(Exercise material)

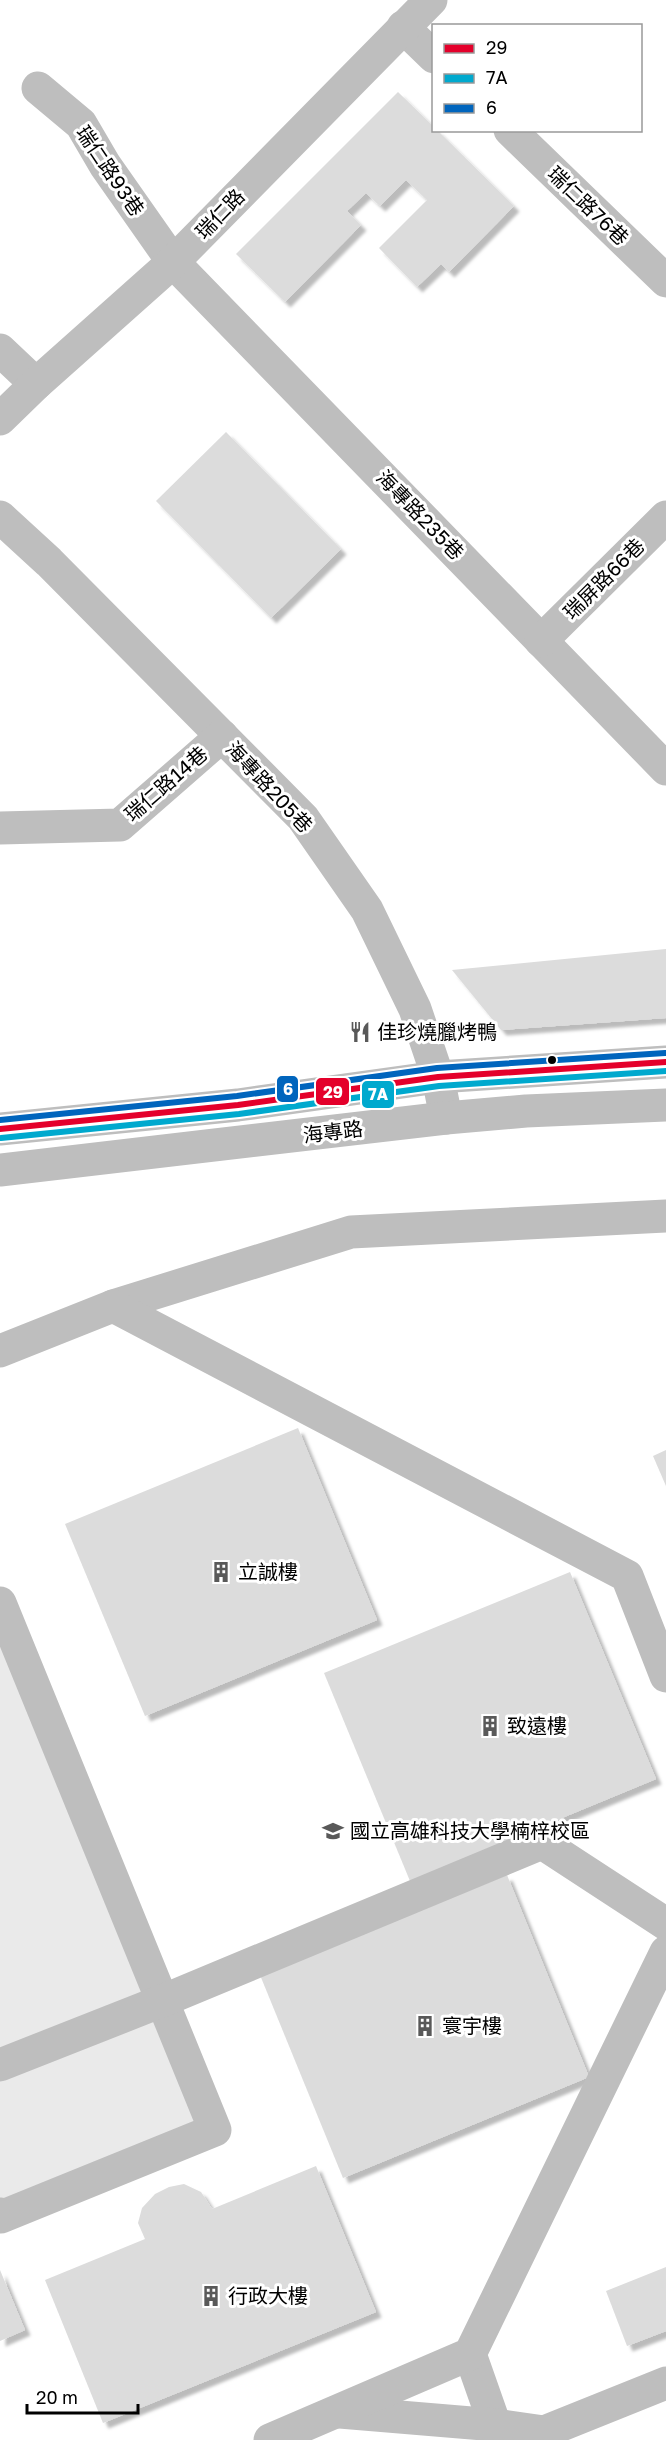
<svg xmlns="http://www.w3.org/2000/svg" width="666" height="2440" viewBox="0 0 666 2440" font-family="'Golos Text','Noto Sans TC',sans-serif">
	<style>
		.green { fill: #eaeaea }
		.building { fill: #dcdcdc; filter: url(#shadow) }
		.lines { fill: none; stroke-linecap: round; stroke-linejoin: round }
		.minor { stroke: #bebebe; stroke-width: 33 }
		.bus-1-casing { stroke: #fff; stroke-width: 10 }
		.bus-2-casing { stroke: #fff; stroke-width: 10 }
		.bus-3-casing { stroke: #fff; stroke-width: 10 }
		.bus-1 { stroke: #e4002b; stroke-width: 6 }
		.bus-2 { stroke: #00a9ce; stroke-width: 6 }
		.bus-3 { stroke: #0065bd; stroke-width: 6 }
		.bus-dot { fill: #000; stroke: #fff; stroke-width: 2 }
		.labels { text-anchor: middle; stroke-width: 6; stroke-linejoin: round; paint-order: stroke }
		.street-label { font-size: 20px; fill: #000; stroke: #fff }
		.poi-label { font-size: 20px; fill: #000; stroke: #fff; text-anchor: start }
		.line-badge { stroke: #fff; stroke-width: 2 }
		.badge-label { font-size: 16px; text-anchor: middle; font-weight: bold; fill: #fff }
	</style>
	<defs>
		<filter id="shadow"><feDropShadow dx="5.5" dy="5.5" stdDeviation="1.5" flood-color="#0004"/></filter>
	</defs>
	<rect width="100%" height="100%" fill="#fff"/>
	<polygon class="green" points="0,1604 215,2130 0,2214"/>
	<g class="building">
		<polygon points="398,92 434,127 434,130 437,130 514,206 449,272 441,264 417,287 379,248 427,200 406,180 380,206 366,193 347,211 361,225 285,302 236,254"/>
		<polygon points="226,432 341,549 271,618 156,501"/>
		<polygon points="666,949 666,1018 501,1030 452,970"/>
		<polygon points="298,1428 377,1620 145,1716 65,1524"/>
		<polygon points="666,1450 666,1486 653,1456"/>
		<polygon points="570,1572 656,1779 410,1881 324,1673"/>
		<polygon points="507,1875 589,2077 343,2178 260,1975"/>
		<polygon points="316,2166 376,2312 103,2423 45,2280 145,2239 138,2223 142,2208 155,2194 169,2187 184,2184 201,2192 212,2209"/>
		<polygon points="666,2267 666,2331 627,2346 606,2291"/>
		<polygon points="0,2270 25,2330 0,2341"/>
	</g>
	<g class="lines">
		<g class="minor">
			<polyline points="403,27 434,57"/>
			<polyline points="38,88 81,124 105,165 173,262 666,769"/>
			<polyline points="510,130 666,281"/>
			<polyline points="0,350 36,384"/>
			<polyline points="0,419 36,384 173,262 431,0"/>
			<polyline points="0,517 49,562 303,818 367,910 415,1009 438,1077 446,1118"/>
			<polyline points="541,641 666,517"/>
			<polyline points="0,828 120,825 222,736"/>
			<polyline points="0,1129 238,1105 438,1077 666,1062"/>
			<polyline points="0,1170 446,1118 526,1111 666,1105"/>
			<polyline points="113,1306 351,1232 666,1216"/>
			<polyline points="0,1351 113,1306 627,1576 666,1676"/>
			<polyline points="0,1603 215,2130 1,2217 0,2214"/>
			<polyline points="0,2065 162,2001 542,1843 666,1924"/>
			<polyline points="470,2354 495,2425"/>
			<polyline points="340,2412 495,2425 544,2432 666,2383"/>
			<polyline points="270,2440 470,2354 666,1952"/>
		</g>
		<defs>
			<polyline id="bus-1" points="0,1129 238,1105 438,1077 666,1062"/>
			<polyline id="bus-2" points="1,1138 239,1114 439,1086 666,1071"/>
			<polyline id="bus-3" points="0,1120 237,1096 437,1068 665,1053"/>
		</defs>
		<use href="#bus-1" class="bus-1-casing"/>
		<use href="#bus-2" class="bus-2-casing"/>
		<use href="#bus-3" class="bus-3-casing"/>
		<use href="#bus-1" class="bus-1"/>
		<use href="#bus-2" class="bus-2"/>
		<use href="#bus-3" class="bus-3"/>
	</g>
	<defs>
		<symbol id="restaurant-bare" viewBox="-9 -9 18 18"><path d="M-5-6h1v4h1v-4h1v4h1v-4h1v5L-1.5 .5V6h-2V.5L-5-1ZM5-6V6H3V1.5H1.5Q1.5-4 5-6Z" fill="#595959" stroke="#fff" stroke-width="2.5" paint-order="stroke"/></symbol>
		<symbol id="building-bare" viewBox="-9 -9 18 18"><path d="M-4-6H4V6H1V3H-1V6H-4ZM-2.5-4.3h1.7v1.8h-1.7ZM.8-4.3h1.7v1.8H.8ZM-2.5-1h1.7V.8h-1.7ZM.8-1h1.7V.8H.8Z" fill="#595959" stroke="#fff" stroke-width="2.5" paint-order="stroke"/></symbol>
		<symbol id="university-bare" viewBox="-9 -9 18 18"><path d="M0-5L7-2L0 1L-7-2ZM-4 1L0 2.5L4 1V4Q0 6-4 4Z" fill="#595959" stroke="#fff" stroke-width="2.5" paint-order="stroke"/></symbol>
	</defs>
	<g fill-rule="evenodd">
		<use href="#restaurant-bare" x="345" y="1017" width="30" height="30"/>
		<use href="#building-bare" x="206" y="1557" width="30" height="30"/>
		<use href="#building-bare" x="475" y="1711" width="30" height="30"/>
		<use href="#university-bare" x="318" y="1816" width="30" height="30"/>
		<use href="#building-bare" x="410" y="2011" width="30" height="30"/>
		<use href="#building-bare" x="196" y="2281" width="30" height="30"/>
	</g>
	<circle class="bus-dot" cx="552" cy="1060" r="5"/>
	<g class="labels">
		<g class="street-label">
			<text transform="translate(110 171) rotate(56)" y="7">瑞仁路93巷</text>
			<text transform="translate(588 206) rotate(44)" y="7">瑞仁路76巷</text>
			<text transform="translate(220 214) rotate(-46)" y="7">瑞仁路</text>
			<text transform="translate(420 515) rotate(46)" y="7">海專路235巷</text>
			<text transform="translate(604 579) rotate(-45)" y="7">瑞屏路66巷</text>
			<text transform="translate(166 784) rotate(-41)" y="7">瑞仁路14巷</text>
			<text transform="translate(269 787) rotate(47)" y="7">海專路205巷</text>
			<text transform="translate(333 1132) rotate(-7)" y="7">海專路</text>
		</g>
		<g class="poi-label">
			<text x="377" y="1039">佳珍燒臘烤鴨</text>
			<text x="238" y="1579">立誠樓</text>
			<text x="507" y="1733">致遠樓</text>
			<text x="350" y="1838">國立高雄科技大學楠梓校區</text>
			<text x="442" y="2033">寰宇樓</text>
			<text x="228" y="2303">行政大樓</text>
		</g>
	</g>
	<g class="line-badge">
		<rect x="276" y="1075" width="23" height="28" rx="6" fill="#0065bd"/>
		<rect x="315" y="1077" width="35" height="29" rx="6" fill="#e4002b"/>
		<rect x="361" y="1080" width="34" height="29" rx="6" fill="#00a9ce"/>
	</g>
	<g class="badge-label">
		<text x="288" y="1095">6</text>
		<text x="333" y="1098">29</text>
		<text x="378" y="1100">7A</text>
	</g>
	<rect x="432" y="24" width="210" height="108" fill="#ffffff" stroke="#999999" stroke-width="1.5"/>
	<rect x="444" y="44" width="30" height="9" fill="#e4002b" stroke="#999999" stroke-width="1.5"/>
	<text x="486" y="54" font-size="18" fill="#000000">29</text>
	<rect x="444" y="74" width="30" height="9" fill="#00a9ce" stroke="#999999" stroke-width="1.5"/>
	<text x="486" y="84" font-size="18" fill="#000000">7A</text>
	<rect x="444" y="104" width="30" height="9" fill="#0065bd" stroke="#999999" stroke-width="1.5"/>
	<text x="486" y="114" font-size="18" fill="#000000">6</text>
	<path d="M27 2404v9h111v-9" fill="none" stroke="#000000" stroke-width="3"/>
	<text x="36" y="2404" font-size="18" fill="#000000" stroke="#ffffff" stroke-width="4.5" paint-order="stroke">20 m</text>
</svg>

(End Exercise material)

Check each line of the entries above for the word "lines". List the ones that have it.

		.lines { fill: none; stroke-linecap: round; stroke-linejoin: round }
	<g class="lines">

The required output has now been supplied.